# [Task directions]
Continue the forum thread below on why Python's re.escape() still escapes the # character, starting right after its last sentence.

# [Source passage]
• • • • •
Reading the re.escape()
documentation, it says
Changed in version 3.3: The '_' character is no longer escaped.
Changed in version 3.7: Only characters that can have special meaning in a regular expression are escaped. As a result, '!', '"', '%', "'", ',', '/', ':', ';', '<', '=', '>', '@', and "`" are no longer escaped.
Question is, why #
character is still escaped?
CodePudding user response:
When using re.X
/ re.VERBOSE
option, the #
char becomes special (as does any literal whitespace).
Check the code snippet below:
import re
pattern = "# Something"
text = "Here is # Something"
print( re.search(pattern, text ) )
# => <re.Match object; span=(8, 19), match='# Something'>
print( re.search(pattern, text, re.X ) )
• • • • •
# [Supplied data]
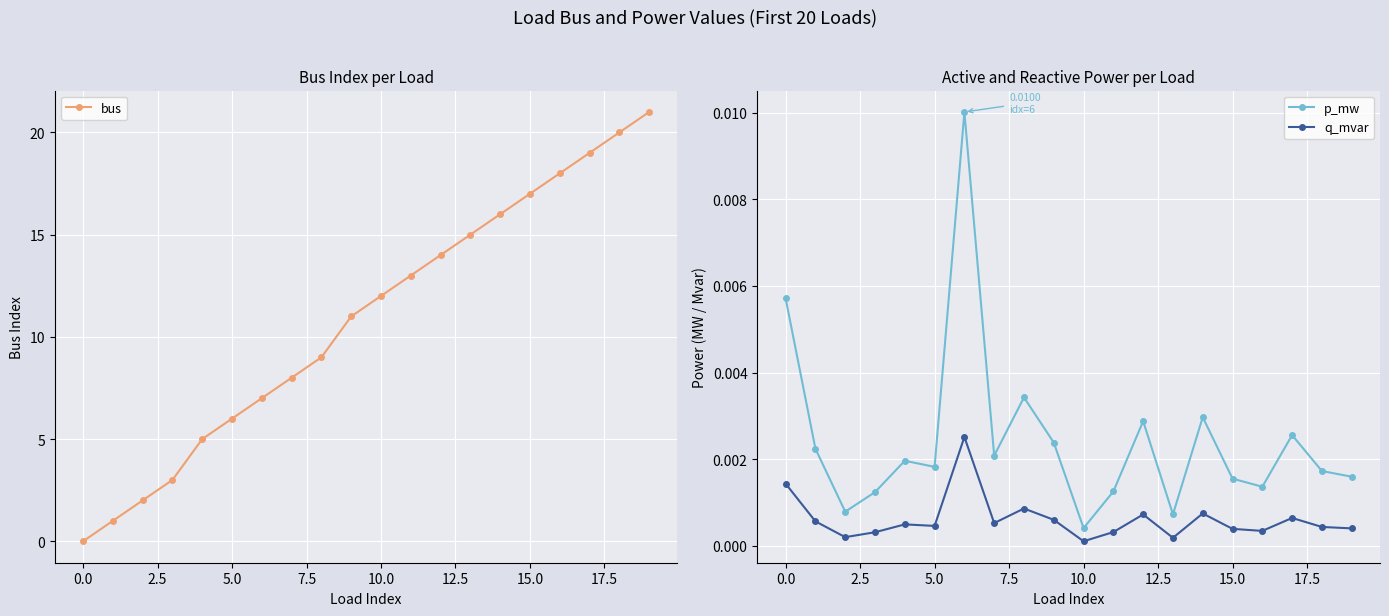

True or false: bus and q_mvar intersect in this chart.

True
• • • • •
# [Exercise response]
# => <re.Match object; span=(0, 0), match=''>
See the Python demo.
When using re.search(pattern, text, re.X )
there is no match because # Something
is parsed as a comment, the #
marks the single line comment start, all text after it till the line break is ignored in the pattern.
So, re.escape
escapes #
, then it is treated as a literal char when re.X
/ re.VERBOSE
is used:
print( re.search(re.escape(pattern), text, re.X ) )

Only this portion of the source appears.